The European Central Bank (ECB) left interest rates unchanged today as policymakers await clear signs that the euro zone's economic recovery is on a solid footing.
This leaves the benchmark interest rate at a record low of 2 per cent for the 20th month in a row, as predicted by economists in a Reuters poll. There was little market reaction to the move.
The ECB's Governing Council made the decision a day after the US Federal Reserve raised its key interest rate by another quarter percentage point to 2.5 per cent, its sixth rise since last June.
Analysts expect the ECB to lift rates to a more normal level to head off future inflation pressures once the economy proves it has recovered from a softer patch in the second half of 2004, probably in the second half of this year.

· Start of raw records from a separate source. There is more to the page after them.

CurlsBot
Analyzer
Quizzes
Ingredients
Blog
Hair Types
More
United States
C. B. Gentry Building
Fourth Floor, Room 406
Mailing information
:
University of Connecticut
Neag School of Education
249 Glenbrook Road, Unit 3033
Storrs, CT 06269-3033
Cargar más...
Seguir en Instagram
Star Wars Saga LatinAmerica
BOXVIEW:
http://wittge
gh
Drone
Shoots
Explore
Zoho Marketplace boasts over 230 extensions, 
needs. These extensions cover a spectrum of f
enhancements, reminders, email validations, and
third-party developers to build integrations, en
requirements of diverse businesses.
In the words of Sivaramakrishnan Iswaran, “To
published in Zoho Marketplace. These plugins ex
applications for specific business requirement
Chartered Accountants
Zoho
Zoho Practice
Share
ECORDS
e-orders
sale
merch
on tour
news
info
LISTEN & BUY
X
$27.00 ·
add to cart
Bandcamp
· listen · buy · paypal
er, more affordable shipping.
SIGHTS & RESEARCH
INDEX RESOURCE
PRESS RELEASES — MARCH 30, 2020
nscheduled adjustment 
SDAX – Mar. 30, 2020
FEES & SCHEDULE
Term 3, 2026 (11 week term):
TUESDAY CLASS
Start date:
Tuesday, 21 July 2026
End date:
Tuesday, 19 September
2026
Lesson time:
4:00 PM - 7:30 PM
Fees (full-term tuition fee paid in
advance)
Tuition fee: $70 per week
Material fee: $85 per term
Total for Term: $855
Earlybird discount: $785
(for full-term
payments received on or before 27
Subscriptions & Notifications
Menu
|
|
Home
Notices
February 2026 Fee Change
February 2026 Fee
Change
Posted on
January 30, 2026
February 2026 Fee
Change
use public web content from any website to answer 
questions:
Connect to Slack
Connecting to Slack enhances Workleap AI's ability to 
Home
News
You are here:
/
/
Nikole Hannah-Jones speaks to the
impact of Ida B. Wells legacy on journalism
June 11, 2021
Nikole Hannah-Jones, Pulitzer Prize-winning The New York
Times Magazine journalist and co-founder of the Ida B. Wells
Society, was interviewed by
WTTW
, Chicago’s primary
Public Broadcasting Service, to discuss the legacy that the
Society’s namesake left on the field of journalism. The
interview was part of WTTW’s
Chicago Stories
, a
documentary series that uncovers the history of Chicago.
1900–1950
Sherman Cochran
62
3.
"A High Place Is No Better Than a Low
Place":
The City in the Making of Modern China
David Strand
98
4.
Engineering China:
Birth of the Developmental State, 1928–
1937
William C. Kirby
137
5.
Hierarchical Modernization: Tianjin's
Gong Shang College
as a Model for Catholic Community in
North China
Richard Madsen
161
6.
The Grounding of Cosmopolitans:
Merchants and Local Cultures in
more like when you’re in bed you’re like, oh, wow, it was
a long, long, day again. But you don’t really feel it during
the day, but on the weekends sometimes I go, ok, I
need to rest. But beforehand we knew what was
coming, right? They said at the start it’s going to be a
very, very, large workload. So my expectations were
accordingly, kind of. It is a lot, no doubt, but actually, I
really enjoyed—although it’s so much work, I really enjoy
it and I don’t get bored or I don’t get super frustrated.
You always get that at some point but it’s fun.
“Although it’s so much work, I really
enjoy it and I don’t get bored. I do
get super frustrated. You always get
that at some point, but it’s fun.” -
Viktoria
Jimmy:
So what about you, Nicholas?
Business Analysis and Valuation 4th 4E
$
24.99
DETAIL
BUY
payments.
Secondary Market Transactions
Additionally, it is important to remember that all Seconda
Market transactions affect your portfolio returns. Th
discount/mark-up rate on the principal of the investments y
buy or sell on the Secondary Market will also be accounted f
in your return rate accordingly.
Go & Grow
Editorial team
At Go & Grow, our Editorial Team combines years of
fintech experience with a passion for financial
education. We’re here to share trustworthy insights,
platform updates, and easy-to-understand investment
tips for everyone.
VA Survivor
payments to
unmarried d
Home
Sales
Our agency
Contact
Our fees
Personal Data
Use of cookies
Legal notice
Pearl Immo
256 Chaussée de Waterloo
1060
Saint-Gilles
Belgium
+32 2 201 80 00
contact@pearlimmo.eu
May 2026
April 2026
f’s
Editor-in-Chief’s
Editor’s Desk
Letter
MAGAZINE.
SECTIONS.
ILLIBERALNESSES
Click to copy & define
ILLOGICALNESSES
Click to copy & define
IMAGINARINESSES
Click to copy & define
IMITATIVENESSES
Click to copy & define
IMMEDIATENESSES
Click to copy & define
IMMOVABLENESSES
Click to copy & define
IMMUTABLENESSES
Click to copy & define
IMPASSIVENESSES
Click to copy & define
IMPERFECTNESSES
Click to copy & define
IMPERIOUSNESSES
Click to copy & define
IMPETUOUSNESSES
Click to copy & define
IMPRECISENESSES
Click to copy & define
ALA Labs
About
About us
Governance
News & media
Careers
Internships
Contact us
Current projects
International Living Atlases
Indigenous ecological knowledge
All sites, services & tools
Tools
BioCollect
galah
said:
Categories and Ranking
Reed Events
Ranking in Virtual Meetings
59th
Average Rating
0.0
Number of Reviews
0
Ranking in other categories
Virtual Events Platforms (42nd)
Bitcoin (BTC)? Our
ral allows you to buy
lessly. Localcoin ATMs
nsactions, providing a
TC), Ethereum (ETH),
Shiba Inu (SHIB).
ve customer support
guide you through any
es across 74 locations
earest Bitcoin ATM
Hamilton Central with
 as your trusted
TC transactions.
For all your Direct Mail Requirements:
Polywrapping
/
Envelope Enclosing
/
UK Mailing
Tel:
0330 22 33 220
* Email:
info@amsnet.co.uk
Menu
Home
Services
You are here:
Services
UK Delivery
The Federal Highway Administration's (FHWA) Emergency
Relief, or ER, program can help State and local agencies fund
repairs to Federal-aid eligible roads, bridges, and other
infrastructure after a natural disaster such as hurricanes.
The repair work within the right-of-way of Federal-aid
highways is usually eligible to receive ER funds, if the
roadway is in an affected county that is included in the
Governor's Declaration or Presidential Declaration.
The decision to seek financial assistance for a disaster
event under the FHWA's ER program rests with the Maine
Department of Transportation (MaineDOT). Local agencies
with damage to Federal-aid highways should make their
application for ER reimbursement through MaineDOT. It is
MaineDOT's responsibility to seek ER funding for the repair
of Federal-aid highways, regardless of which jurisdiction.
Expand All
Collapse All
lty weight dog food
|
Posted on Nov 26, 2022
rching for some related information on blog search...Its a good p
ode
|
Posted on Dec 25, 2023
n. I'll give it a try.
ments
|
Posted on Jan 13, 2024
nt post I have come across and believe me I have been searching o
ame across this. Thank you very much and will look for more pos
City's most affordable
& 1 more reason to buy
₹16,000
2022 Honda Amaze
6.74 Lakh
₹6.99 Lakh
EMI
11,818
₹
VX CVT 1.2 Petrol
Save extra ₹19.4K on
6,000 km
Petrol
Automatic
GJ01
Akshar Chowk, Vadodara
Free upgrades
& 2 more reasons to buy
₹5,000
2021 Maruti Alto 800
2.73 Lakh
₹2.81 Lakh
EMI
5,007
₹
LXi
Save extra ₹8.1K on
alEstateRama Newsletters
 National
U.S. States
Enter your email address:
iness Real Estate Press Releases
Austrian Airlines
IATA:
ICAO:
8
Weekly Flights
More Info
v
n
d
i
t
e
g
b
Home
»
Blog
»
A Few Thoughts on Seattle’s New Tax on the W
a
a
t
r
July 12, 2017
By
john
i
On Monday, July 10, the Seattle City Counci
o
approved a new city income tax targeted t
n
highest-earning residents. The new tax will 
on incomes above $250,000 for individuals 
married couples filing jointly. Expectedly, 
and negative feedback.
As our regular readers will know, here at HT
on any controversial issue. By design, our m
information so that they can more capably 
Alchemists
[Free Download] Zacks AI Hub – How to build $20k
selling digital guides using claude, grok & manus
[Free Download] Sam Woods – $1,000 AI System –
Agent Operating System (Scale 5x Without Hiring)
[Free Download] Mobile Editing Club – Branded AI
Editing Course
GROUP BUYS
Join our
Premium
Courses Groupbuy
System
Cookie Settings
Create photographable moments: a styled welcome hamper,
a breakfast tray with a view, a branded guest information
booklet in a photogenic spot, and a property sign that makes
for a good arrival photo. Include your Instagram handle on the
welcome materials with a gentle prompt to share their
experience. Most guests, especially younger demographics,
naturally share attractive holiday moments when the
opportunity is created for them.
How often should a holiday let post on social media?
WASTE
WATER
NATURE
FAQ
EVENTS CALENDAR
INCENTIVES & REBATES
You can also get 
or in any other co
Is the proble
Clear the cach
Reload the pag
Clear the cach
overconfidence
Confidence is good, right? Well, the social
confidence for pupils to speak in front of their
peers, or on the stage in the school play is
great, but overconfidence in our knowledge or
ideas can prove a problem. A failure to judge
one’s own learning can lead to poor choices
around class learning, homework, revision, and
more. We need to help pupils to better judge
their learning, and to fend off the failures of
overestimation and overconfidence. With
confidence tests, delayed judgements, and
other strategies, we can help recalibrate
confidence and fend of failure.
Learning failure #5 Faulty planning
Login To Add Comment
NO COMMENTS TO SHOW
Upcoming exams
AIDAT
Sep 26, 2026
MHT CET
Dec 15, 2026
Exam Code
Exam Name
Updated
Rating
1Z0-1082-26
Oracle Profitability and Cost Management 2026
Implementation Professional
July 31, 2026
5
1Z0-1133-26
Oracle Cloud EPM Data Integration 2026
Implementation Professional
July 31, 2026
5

Services and manufacturing activity both picked up in January but the jury is still out on whether signs of renewed momentum will continue.
ECB President Mr Jean-Claude Trichet will hold a press conference later today but economists expect little change in tone since the last meeting three weeks ago.
Adding to the case for a rise this year are indicators of a pick-up in services and manufacturing activity. The services sector expanded at its fastest pace in three months in January, matching the pick-up in the purchasing managers' index for manufacturing released earlier in the week.
Business and consumer confidence is also firming, and the euro zone jobless rate also edged up to 8.9 per cent in December.